8 Temperatur- und Luftstrom-Management-
Eine weitere Senkung des Energieverbrauchs ist durch eine strikte Trennung von warmer und kalter Luft und eine Erhöhung der Rücklufttemperatur zu erreichen. Dafür sorgt eine Kaltgangeinhausung. Zusätzlich sollte für eine präzise Steuerung von Ventilatorendrehzahl, Kühlwassertemperatur und Economizer gesorgt werden. Intelligente Steuerungen ermöglichen es, die Kühlung nicht nur an der Umgebungstemperatur und der Luftfeuchtigkeit, sondern auch am konkreten Bedarf der Server auszurichten. Sind Kompressor und Luftstrom optimal eingestellt, lässt sich die Temperatur im Kaltgang erhöhen. Wird zum Beispiel eine um 5,6 Grad wärmere Rückluft toleriert, kann die Effizienz der Kühleinheit um 30 bis 38 Prozent steigen - abhängig vom System.Ein DCIM-System ermittelt die optimale Temperatur, indem es die Temperaturen mit den Energie-verbrauchsmustern der Kühlsysteme und Server vergleicht. Eine sehr wirkungsvolle Möglichkeit, die Effizienz zu optimieren, bietet die freie Kühlung. Durch die Optimierung des Kühlsystems kann der Energieverbrauch um weitere 5,2 Prozent gesenkt werden, vorausgesetzt, die anderen Strategien wurden ebenfalls umgesetzt.

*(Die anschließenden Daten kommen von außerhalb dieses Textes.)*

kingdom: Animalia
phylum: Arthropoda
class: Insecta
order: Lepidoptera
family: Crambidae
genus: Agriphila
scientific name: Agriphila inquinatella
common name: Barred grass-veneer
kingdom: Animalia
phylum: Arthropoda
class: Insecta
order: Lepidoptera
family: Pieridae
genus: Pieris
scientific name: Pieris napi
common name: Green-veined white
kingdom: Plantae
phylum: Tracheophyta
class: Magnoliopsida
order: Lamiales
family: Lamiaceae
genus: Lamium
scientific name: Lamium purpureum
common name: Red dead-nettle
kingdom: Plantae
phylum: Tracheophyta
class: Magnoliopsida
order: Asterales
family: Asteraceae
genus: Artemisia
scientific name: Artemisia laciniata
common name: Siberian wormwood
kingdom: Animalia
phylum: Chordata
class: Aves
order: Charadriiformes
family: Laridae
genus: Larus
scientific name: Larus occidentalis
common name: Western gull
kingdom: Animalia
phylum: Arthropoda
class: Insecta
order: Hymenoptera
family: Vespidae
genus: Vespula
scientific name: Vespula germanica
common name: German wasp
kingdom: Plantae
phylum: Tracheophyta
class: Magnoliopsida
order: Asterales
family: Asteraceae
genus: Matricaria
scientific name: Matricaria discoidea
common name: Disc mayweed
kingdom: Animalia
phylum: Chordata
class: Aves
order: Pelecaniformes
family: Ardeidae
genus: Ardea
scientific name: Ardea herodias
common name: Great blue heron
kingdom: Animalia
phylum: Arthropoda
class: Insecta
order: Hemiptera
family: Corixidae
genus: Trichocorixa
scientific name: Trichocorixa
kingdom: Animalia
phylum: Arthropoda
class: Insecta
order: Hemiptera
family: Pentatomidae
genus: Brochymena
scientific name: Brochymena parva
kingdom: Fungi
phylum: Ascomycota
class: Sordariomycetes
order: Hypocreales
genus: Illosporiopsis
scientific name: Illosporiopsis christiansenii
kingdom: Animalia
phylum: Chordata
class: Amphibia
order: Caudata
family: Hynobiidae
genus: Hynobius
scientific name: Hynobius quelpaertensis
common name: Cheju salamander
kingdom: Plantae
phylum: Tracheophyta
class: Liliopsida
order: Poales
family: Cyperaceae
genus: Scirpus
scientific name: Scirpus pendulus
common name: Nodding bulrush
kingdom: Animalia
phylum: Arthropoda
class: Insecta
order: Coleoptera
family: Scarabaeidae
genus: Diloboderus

9 Kühlung mit variabler Kapazität
Spitzenlasten kommen in Rechenzentren nur selten vor. Es ist deshalb wichtig, dass die Kühlsysteme auch im Teillast-betrieb effizient arbeiten. Bei Kaltwassersystemen sind die Ventilatoren die hungrigsten Energiefresser. Stufenlos regelbare EC-Ventilatoren sind deshalb zu präferieren. Diese können in bestehende Kühleinheiten eingebaut und über die intelligente Steuerung geregelt werden. Kompressoren mit variabler Kapazität für Direct-Expansion-Systeme (DX) sowie Kaltwassersysteme können die Effizienz weiter erhöhen. Der Energieverbrauch des Rechenzentrums sinkt durch ein derart optimiertes Kühlsystems um weitere 2,6 Prozent.
10 Infrastrukturmanagement von Rechenzentren (DCIM)
DCIM-Lösungen (Data Center Infrastructure Management) helfen, die Effizienz, die Kapazität und die Verfügbarkeit des Rechenzentrums zu optimieren. Die für ein Rechenzentrum verantwortlichen Personen erhalten mit Hilfe eines solchen Systems nicht nur einen Überblick über das gesamte Rechenzentrum, sondern das System kann beispielsweise eigenständig Alarm auslösen, wenn gewisse Grenzwerte überschritten werden. Zudem werden die Vorgänge in Rechenzentren mit Hilfe einer DCIM-Lösung so transparent, dass ungenutzte Server-kapazitäten identifiziert und ungenutzte Infrastrukturkapazitäten genutzt werden können.
Fazit
Der hier vorgestellte herstellerneutrale Fahrplan "Energy Logic 2.0" hilft den für ein Rechenzentrums Verantwortlichen, die Effizienz zu steigern und auf diese Weise den Energie-verbrauch zu senken. Jede der genannten Strategien leistet bereits einen Beitrag. Alle zusammen ermöglichen, den Energieverbrauch eines "typischen" Rechenzentrums mit einer Größe von 464,5 Quadratmetern um mehr als 70 Prozent zu senken. Gleichzeitig bleiben dabei aber auch die Verfügbarkeit und Flexibilität des Rechenzentrums erhalten.